What's So "Asian" About Asian Art?
ASNC organized a two-part symposium on May 12, 2015 entitled Art without Borders: Contemporary Asian Art and the Bay Area to complement its Twelfth Annual Dinner. Joined by our Asia Society New York colleagues, Peggy Loar, the Interim Vice President, Global Arts & Culture, and Director, Asia Society Museum; and Michelle Yun, Senior Curator of Modern and Contemporary Art at Asia Society Museum, the symposium explored the global ambitions of Asian contemporary artists; the international reach and scope of contemporary Asian art; and Asia’s still ongoing search for recognition and place as an art hub in the art world.
Noting how even “Asia” with its enormous historical diversity and cultural variety is an artificial concept, Jay Xu, the Director of Asian Art Museum of San Francisco and Neal Benezra, the Director of SFMOMA, critically examined notions like “Asian art” or “Middle Eastern art” under transnational conditions such as ours. They also explored the potential for major institutions like the Asian Art Museum, SFMOMA and Asia Society to act as “taste maker” when the market has become the de facto arbitrator of taste.

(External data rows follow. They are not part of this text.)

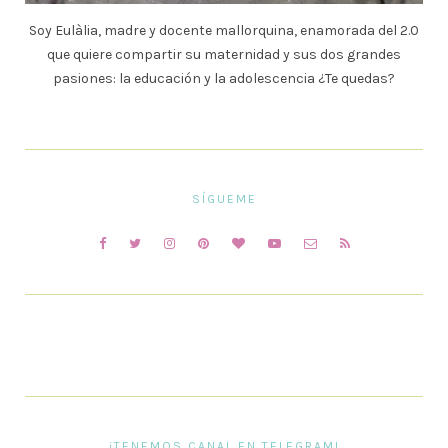
Soy Eulàlia, madre y docente mallorquina, enamorada del 2.0
que quiere compartir su maternidad y sus dos grandes
pasiones: la educación y la adolescencia ¿Te quedas?
SÍGUEME
¡TENEMOS CANAL EN TELEGRAM!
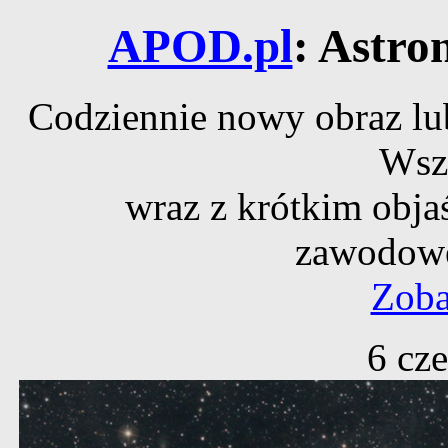
APOD.pl
: Astro
Codziennie nowy obraz lub
Wsz
wraz z krótkim obja
zawodowe
Zoba
6 cz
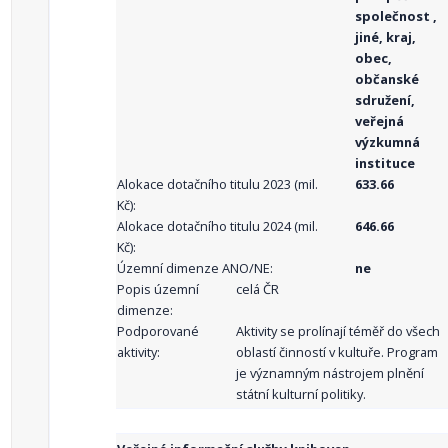
společnost ,
jiné, kraj,
obec,
občanské
sdružení,
veřejná
výzkumná
instituce
Alokace dotačního titulu 2023 (mil.
633.66
Kč):
Alokace dotačního titulu 2024 (mil.
646.66
Kč):
Územní dimenze ANO/NE:
ne
Popis územní
celá ČR
dimenze:
Podporované
Aktivity se prolínají téměř do všech
aktivity:
oblastí činností v kultuře. Program
je významným nástrojem plnění
státní kulturní politiky.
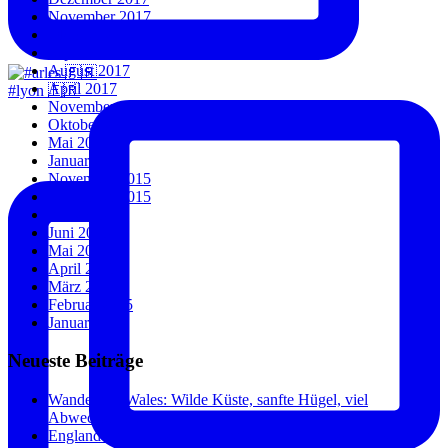
November 2017
Oktober 2017
September 2017
August 2017
April 2017
#lyon 🇫🇷
November 2016
Oktober 2016
Mai 2016
Januar 2016
November 2015
September 2015
Juli 2015
Juni 2015
Mai 2015
April 2015
März 2015
Februar 2015
Januar 2015
Neueste Beiträge
Wandern in Wales: Wilde Küste, sanfte Hügel, viel
Abwechslung.
England und Wales: Städte, Küste und überraschend wenig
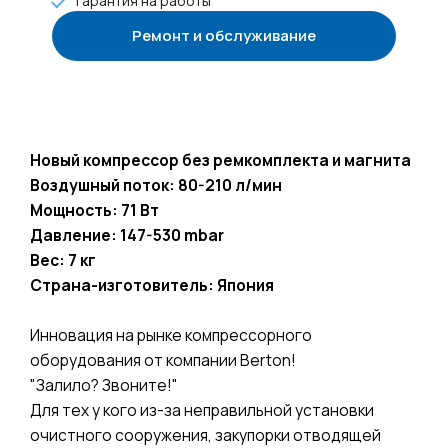
Гарантия на работы
Ремонт и обслуживание
+7 985 922-27-15
Новый компрессор без ремкомплекта и магнита
Воздушный поток: 80-210 л/мин
Мощность: 71 Вт
Давление: 147-530 mbar
Вес: 7 кг
Страна-изготовитель: Япония
Инновация на рынке компрессорного
оборудования от компании Berton!
"Залило? Звоните!"
Для тех у кого из-за неправильной установки
очистного сооружения, закупорки отводящей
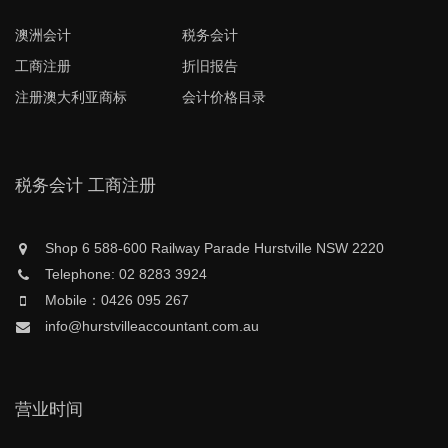
澳洲会计
税务会计
工商注册
折旧报告
注册澳大利亚商标
会计价格目录
税务会计 工商注册
Shop 6 588-600 Railway Parade Hurstville NSW 2220
Telephone: 02 8283 3924
Mobile：0426 095 267
info@hurstvilleaccountant.com.au
营业时间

Speakers also noted the differing sensibilities around modernism in the East versus the West. In the West, modernism denotes a definitive break with the past. In the East, modernism still assumes some continuity with the past even if tradition is reshaped in the re-imagining of it. Apropos of this theme, the second panel, comprised of Britta Erickson, Artistic Director of Ink Studio in Beijing; Cheryl Haines, the curator of @Large: Ai Weiwei on Alcatraz and the founding Executive Director of FOR-SITE Foundation; and Li Huayi, a Chinese-American artist internationally renowned for his integration of Chinese ink landscape painting with Western abstract art, explored Bay Area’s historical engagement with Asian art, its current state of affairs and future possibilities.